### Task brief
Please pull out the lines of the records from the line with "Hrnek se slámkou a figurkou Stitch" up to and including the line with "More Homes in Italy", and copy them word for word. Leave the pictures out of your answer.

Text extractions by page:
__________

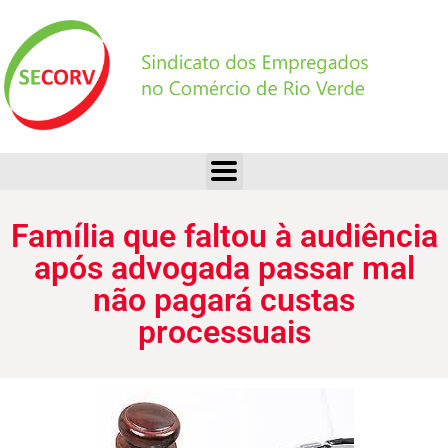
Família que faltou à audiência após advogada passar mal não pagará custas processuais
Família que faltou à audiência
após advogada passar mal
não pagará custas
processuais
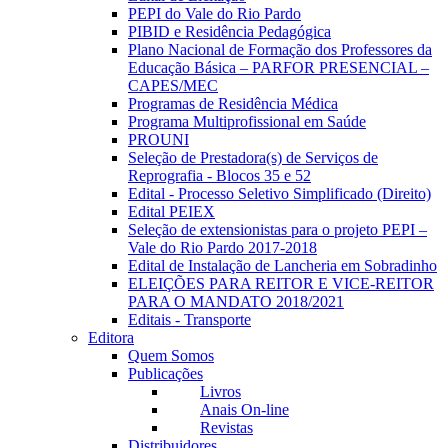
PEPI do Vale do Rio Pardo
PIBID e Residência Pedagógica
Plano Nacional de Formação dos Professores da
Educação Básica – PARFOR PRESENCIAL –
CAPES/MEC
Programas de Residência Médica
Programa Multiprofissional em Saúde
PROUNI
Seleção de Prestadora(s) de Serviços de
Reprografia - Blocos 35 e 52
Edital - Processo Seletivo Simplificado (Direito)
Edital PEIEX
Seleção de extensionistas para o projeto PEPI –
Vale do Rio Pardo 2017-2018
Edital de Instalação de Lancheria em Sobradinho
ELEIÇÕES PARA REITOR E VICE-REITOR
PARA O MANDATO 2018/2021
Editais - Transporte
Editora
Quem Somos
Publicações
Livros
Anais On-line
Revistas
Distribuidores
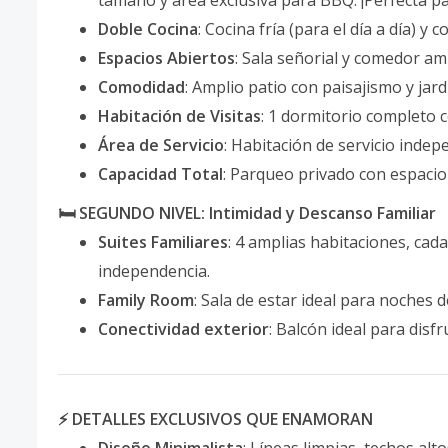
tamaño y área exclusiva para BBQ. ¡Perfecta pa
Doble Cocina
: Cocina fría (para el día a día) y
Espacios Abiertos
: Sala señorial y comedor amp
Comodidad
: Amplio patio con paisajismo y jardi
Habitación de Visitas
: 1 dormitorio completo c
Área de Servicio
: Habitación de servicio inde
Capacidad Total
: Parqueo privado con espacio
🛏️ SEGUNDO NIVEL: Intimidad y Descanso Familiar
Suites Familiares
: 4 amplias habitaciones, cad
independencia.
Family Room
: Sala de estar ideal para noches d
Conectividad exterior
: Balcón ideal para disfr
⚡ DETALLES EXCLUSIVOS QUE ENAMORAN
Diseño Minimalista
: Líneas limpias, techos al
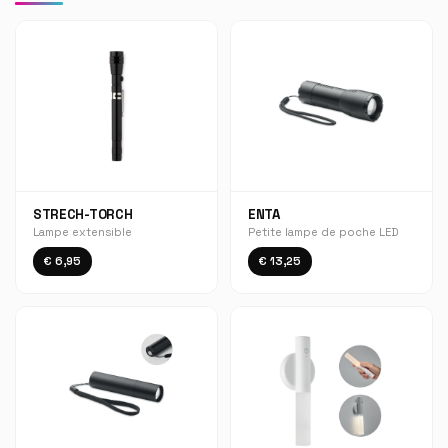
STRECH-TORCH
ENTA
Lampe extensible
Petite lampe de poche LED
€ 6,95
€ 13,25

__________

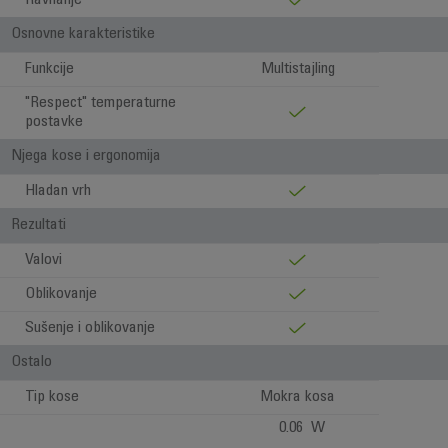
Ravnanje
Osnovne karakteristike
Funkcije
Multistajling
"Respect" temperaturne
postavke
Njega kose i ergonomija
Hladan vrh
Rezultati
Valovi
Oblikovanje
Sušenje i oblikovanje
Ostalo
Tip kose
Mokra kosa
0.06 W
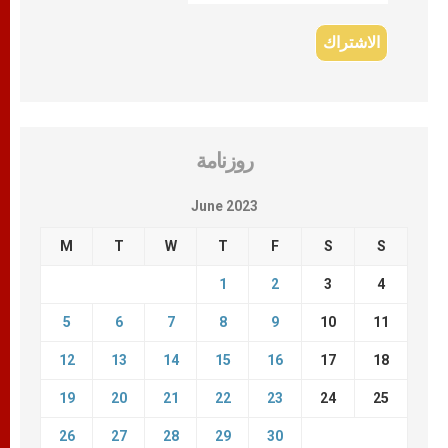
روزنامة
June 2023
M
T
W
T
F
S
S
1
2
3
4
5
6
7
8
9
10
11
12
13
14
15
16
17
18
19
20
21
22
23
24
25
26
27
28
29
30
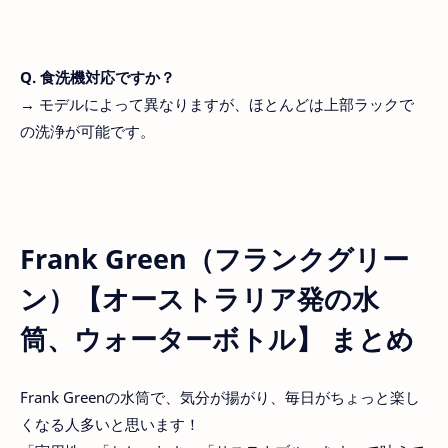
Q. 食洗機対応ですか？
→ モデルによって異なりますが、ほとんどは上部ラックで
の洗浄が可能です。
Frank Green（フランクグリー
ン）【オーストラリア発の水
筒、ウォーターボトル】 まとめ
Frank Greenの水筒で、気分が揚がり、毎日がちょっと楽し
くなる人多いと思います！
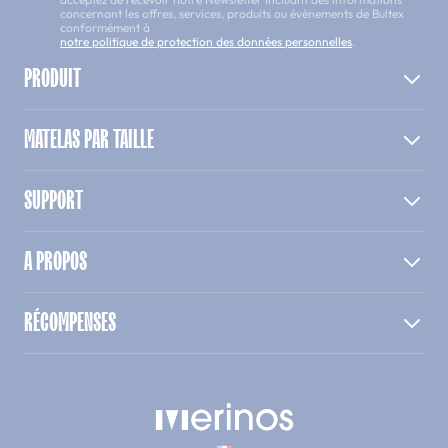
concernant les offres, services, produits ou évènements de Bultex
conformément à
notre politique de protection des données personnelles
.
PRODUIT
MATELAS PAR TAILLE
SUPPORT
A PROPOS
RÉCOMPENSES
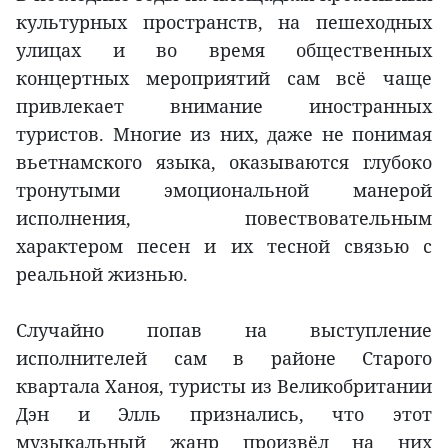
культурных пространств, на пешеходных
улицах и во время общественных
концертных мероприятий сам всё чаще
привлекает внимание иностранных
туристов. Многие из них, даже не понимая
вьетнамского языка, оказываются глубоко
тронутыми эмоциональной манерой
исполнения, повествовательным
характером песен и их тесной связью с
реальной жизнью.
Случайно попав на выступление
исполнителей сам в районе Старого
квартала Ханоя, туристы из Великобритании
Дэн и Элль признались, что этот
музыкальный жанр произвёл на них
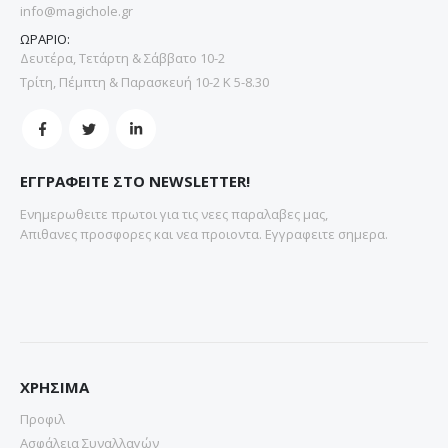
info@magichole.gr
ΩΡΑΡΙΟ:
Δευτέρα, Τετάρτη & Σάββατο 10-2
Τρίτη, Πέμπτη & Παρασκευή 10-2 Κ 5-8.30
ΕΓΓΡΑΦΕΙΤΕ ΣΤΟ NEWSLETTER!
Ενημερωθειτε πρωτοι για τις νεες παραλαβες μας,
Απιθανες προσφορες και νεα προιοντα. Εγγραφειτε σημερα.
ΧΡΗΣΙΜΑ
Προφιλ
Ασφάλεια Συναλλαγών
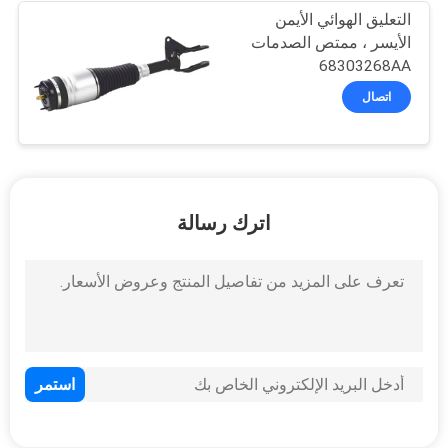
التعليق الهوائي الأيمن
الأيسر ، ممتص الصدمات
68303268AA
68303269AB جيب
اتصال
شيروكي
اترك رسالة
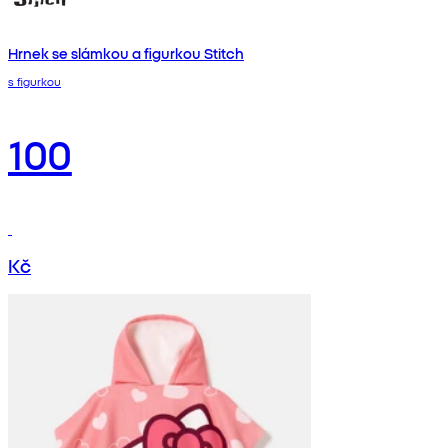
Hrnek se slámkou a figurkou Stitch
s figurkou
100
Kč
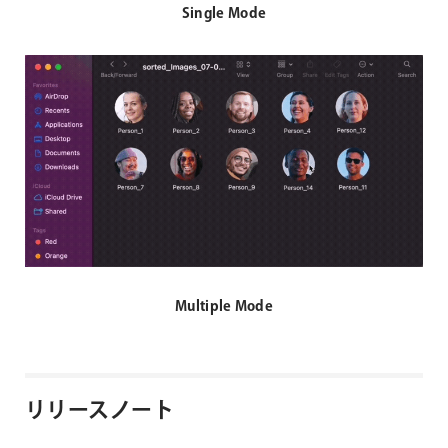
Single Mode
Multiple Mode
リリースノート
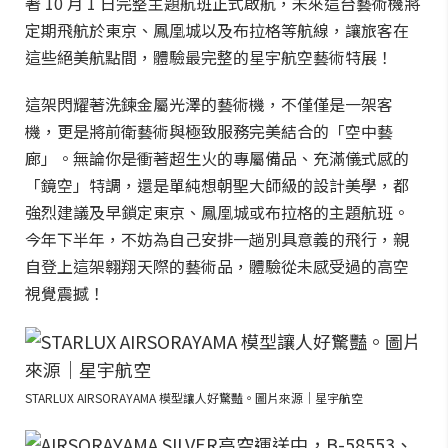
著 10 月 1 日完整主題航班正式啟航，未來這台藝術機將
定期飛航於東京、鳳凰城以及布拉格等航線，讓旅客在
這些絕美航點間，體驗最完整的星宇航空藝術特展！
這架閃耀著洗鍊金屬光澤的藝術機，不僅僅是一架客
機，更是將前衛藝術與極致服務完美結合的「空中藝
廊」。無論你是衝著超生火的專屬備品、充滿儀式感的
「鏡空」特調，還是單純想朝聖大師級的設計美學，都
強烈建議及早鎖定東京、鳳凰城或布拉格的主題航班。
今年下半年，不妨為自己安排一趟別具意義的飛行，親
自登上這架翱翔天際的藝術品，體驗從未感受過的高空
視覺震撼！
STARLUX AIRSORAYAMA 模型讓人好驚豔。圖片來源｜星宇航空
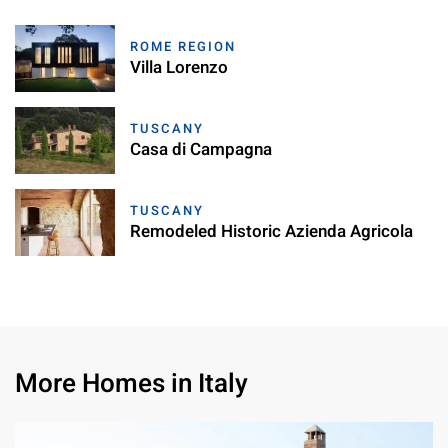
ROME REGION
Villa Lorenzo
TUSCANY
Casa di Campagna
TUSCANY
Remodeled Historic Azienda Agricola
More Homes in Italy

__________

### Answer space
Hrnek se slámkou a figurkou Stitch
s figurkou
100
Kč
Single Mode
Multiple Mode
リリースノート
著 10 月 1 日完整主題航班正式啟航，未來這台藝術機將
定期飛航於東京、鳳凰城以及布拉格等航線，讓旅客在
這些絕美航點間，體驗最完整的星宇航空藝術特展！
這架閃耀著洗鍊金屬光澤的藝術機，不僅僅是一架客
機，更是將前衛藝術與極致服務完美結合的「空中藝
廊」。無論你是衝著超生火的專屬備品、充滿儀式感的
「鏡空」特調，還是單純想朝聖大師級的設計美學，都
強烈建議及早鎖定東京、鳳凰城或布拉格的主題航班。
今年下半年，不妨為自己安排一趟別具意義的飛行，親
自登上這架翱翔天際的藝術品，體驗從未感受過的高空
視覺震撼！
STARLUX AIRSORAYAMA 模型讓人好驚豔。圖片來源｜星宇航空
ROME REGION
Villa Lorenzo
TUSCANY
Casa di Campagna
TUSCANY
Remodeled Historic Azienda Agricola
More Homes in Italy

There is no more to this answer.